Vale lembrar, como se viu no primeiro artigo[2]: contratos ou estatutos sociais bem elaborados, acompanhados de acordos de sócios disciplinando a metodologia do valuation da sociedade e o respectivo pagamento ao sócio descontente, certamente evitam conflitos e longuíssimas demandas judiciais ou arbitrais. O motivo é simples: o direito brasileiro cada vez mais respeita o acordado entre as partes.

Porém, se não há pacto sobre a metodologia da apuração de haveres e sobre o prazo de seu pagamento, a regra legal determina a elaboração do famigerado “balanço de determinação” com o pagamento pela sociedade em noventa dias[3] do evento[4] ao sócio retirante.

E aí começa o problema! Quem sai da sociedade sempre acha que ela vale milhões; e quem fica, sempre acha que não vale nada, não obstante o inerente paradoxo de, se não vale nada, qual é o motivo de estar ficando com ela.

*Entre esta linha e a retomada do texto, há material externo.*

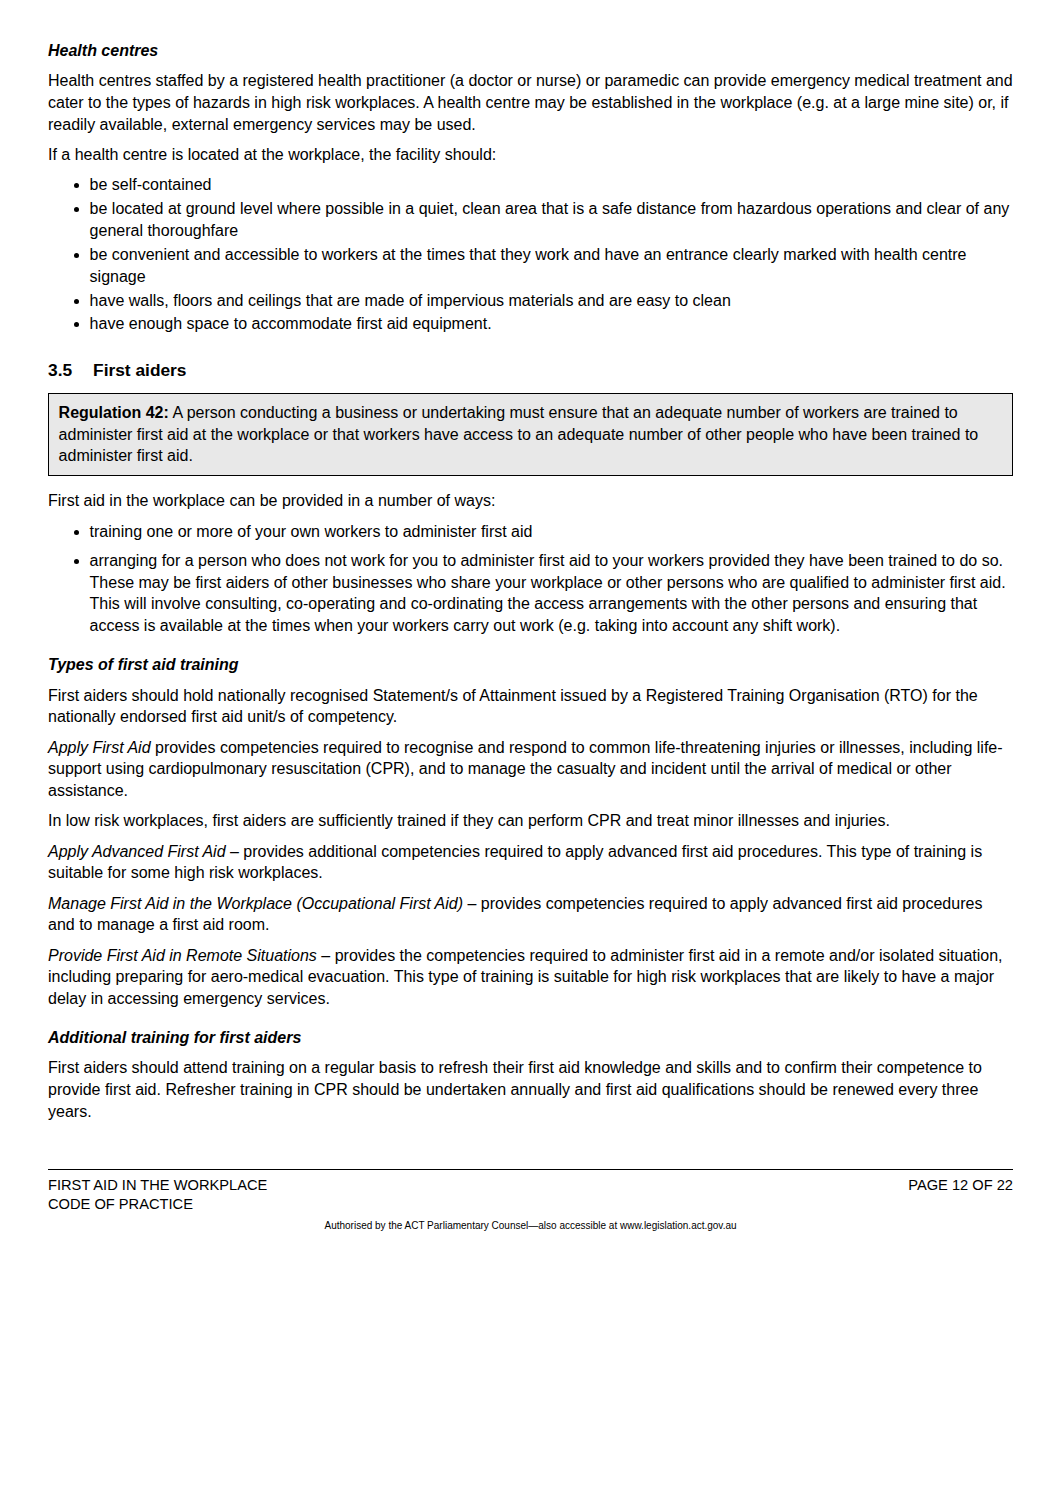Health centres
Health centres staffed by a registered health practitioner (a doctor or nurse) or paramedic can provide emergency medical treatment and cater to the types of hazards in high risk workplaces. A health centre may be established in the workplace (e.g. at a large mine site) or, if readily available, external emergency services may be used.
If a health centre is located at the workplace, the facility should:
be self-contained
be located at ground level where possible in a quiet, clean area that is a safe distance from hazardous operations and clear of any general thoroughfare
be convenient and accessible to workers at the times that they work and have an entrance clearly marked with health centre signage
have walls, floors and ceilings that are made of impervious materials and are easy to clean
have enough space to accommodate first aid equipment.
3.5 First aiders
Regulation 42: A person conducting a business or undertaking must ensure that an adequate number of workers are trained to administer first aid at the workplace or that workers have access to an adequate number of other people who have been trained to administer first aid.
First aid in the workplace can be provided in a number of ways:
training one or more of your own workers to administer first aid
arranging for a person who does not work for you to administer first aid to your workers provided they have been trained to do so. These may be first aiders of other businesses who share your workplace or other persons who are qualified to administer first aid. This will involve consulting, co-operating and co-ordinating the access arrangements with the other persons and ensuring that access is available at the times when your workers carry out work (e.g. taking into account any shift work).
Types of first aid training
First aiders should hold nationally recognised Statement/s of Attainment issued by a Registered Training Organisation (RTO) for the nationally endorsed first aid unit/s of competency.
Apply First Aid provides competencies required to recognise and respond to common life-threatening injuries or illnesses, including life-support using cardiopulmonary resuscitation (CPR), and to manage the casualty and incident until the arrival of medical or other assistance.
In low risk workplaces, first aiders are sufficiently trained if they can perform CPR and treat minor illnesses and injuries.
Apply Advanced First Aid – provides additional competencies required to apply advanced first aid procedures. This type of training is suitable for some high risk workplaces.
Manage First Aid in the Workplace (Occupational First Aid) – provides competencies required to apply advanced first aid procedures and to manage a first aid room.
Provide First Aid in Remote Situations – provides the competencies required to administer first aid in a remote and/or isolated situation, including preparing for aero-medical evacuation. This type of training is suitable for high risk workplaces that are likely to have a major delay in accessing emergency services.
Additional training for first aiders
First aiders should attend training on a regular basis to refresh their first aid knowledge and skills and to confirm their competence to provide first aid. Refresher training in CPR should be undertaken annually and first aid qualifications should be renewed every three years.
FIRST AID IN THE WORKPLACE
CODE OF PRACTICE
PAGE 12 OF 22
Authorised by the ACT Parliamentary Counsel—also accessible at www.legislation.act.gov.au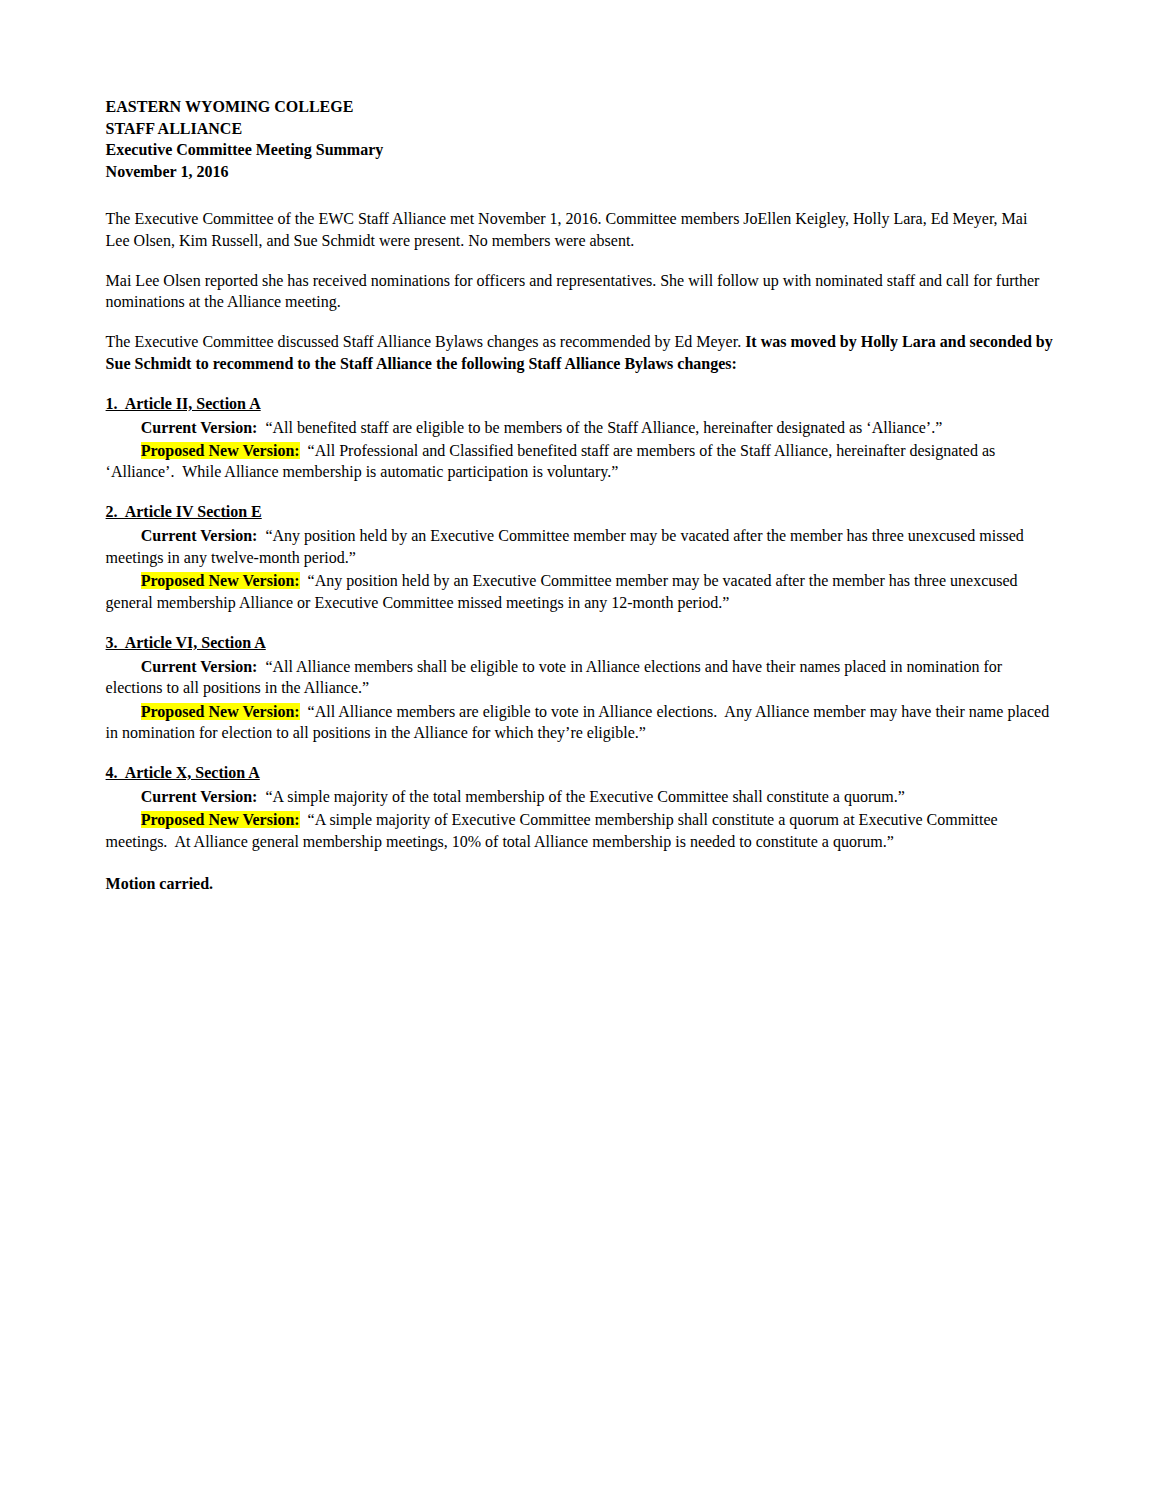EASTERN WYOMING COLLEGE
STAFF ALLIANCE
Executive Committee Meeting Summary
November 1, 2016
The Executive Committee of the EWC Staff Alliance met November 1, 2016. Committee members JoEllen Keigley, Holly Lara, Ed Meyer, Mai Lee Olsen, Kim Russell, and Sue Schmidt were present. No members were absent.
Mai Lee Olsen reported she has received nominations for officers and representatives. She will follow up with nominated staff and call for further nominations at the Alliance meeting.
The Executive Committee discussed Staff Alliance Bylaws changes as recommended by Ed Meyer. It was moved by Holly Lara and seconded by Sue Schmidt to recommend to the Staff Alliance the following Staff Alliance Bylaws changes:
1. Article II, Section A
Current Version: “All benefited staff are eligible to be members of the Staff Alliance, hereinafter designated as ‘Alliance’.”
Proposed New Version: “All Professional and Classified benefited staff are members of the Staff Alliance, hereinafter designated as ‘Alliance’. While Alliance membership is automatic participation is voluntary.”
2. Article IV Section E
Current Version: “Any position held by an Executive Committee member may be vacated after the member has three unexcused missed meetings in any twelve-month period.”
Proposed New Version: “Any position held by an Executive Committee member may be vacated after the member has three unexcused general membership Alliance or Executive Committee missed meetings in any 12-month period.”
3. Article VI, Section A
Current Version: “All Alliance members shall be eligible to vote in Alliance elections and have their names placed in nomination for elections to all positions in the Alliance.”
Proposed New Version: “All Alliance members are eligible to vote in Alliance elections. Any Alliance member may have their name placed in nomination for election to all positions in the Alliance for which they’re eligible.”
4. Article X, Section A
Current Version: “A simple majority of the total membership of the Executive Committee shall constitute a quorum.”
Proposed New Version: “A simple majority of Executive Committee membership shall constitute a quorum at Executive Committee meetings. At Alliance general membership meetings, 10% of total Alliance membership is needed to constitute a quorum.”
Motion carried.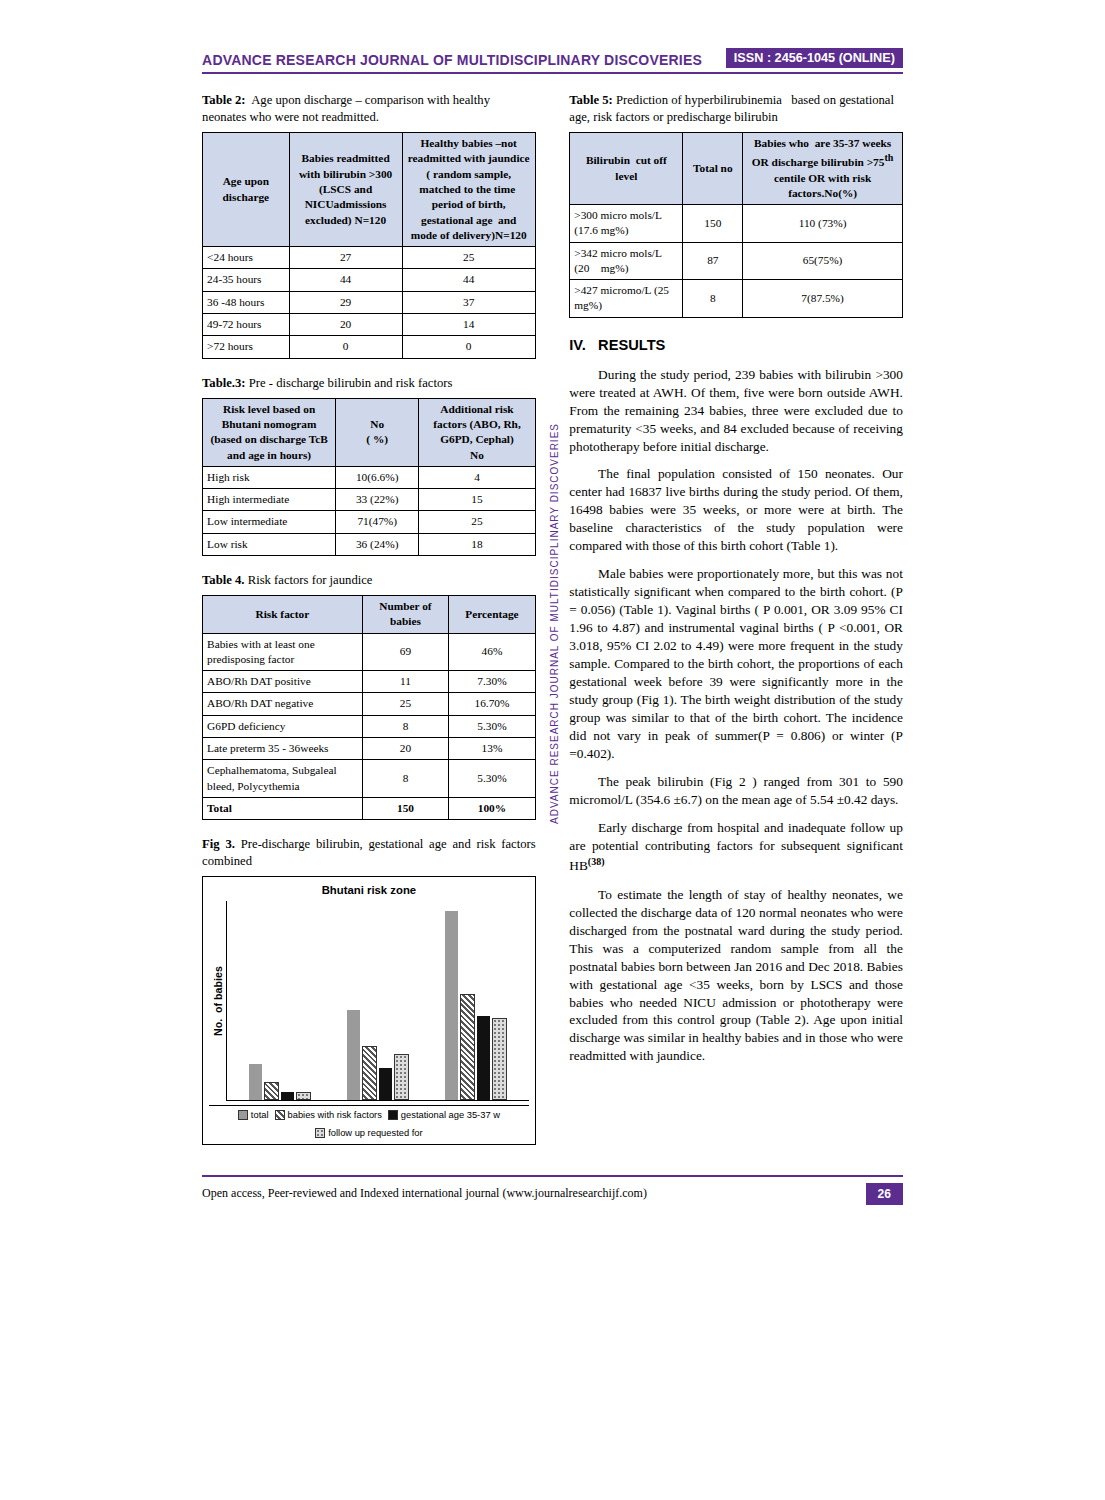ADVANCE RESEARCH JOURNAL OF MULTIDISCIPLINARY DISCOVERIES
ISSN : 2456-1045 (ONLINE)
ADVANCE RESEARCH JOURNAL OF MULTIDISCIPLINARY DISCOVERIES
Table 2: Age upon discharge – comparison with healthy neonates who were not readmitted.
| Age upon discharge | Babies readmitted with bilirubin >300 (LSCS and NICUadmissions excluded) N=120 | Healthy babies –not readmitted with jaundice ( random sample, matched to the time period of birth, gestational age and mode of delivery)N=120 |
| --- | --- | --- |
| <24 hours | 27 | 25 |
| 24-35 hours | 44 | 44 |
| 36 -48 hours | 29 | 37 |
| 49-72 hours | 20 | 14 |
| >72 hours | 0 | 0 |
Table.3: Pre - discharge bilirubin and risk factors
| Risk level based on Bhutani nomogram (based on discharge TcB and age in hours) | No ( %) | Additional risk factors (ABO, Rh, G6PD, Cephal) No |
| --- | --- | --- |
| High risk | 10(6.6%) | 4 |
| High intermediate | 33 (22%) | 15 |
| Low intermediate | 71(47%) | 25 |
| Low risk | 36 (24%) | 18 |
Table 4. Risk factors for jaundice
| Risk factor | Number of babies | Percentage |
| --- | --- | --- |
| Babies with at least one predisposing factor | 69 | 46% |
| ABO/Rh DAT positive | 11 | 7.30% |
| ABO/Rh DAT negative | 25 | 16.70% |
| G6PD deficiency | 8 | 5.30% |
| Late preterm 35 - 36weeks | 20 | 13% |
| Cephalhematoma, Subgaleal bleed, Polycythemia | 8 | 5.30% |
| Total | 150 | 100% |
Fig 3. Pre-discharge bilirubin, gestational age and risk factors combined
Bhutani risk zone
No. of babies
total babies with risk factors gestational age 35-37 w follow up requested for
Table 5: Prediction of hyperbilirubinemia based on gestational age, risk factors or predischarge bilirubin
| Bilirubin cut off level | Total no | Babies who are 35-37 weeks OR discharge bilirubin >75 th centile OR with risk factors.No(%) |
| --- | --- | --- |
| >300 micro mols/L (17.6 mg%) | 150 | 110 (73%) |
| >342 micro mols/L (20 mg%) | 87 | 65(75%) |
| >427 micromo/L (25 mg%) | 8 | 7(87.5%) |
IV. RESULTS
During the study period, 239 babies with bilirubin >300 were treated at AWH. Of them, five were born outside AWH. From the remaining 234 babies, three were excluded due to prematurity <35 weeks, and 84 excluded because of receiving phototherapy before initial discharge.
The final population consisted of 150 neonates. Our center had 16837 live births during the study period. Of them, 16498 babies were 35 weeks, or more were at birth. The baseline characteristics of the study population were compared with those of this birth cohort (Table 1).
Male babies were proportionately more, but this was not statistically significant when compared to the birth cohort. (P = 0.056) (Table 1). Vaginal births ( P 0.001, OR 3.09 95% CI 1.96 to 4.87) and instrumental vaginal births ( P <0.001, OR 3.018, 95% CI 2.02 to 4.49) were more frequent in the study sample. Compared to the birth cohort, the proportions of each gestational week before 39 were significantly more in the study group (Fig 1). The birth weight distribution of the study group was similar to that of the birth cohort. The incidence did not vary in peak of summer(P = 0.806) or winter (P =0.402).
The peak bilirubin (Fig 2 ) ranged from 301 to 590 micromol/L (354.6 ±6.7) on the mean age of 5.54 ±0.42 days.
Early discharge from hospital and inadequate follow up are potential contributing factors for subsequent significant HB(38)
To estimate the length of stay of healthy neonates, we collected the discharge data of 120 normal neonates who were discharged from the postnatal ward during the study period. This was a computerized random sample from all the postnatal babies born between Jan 2016 and Dec 2018. Babies with gestational age <35 weeks, born by LSCS and those babies who needed NICU admission or phototherapy were excluded from this control group (Table 2). Age upon initial discharge was similar in healthy babies and in those who were readmitted with jaundice.
Open access, Peer-reviewed and Indexed international journal (www.journalresearchijf.com)
26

Atualmente, o Superior Tribunal de Justiça[5] adota a tese de que os haveres devem ser calculados com base no valor patrimonial da sociedade, se não houver disposição contratual (critério legal versus critério contratual), simulando uma “dissolução total” da sociedade, mas considerado o valor justo dos ativos[6]. Isto é, os bens tangíveis e intangíveis (marca, patentes, fundo de comércio etc.) devem entrar na simulação do encerramento da sociedade para apurar o valor dos haveres[7].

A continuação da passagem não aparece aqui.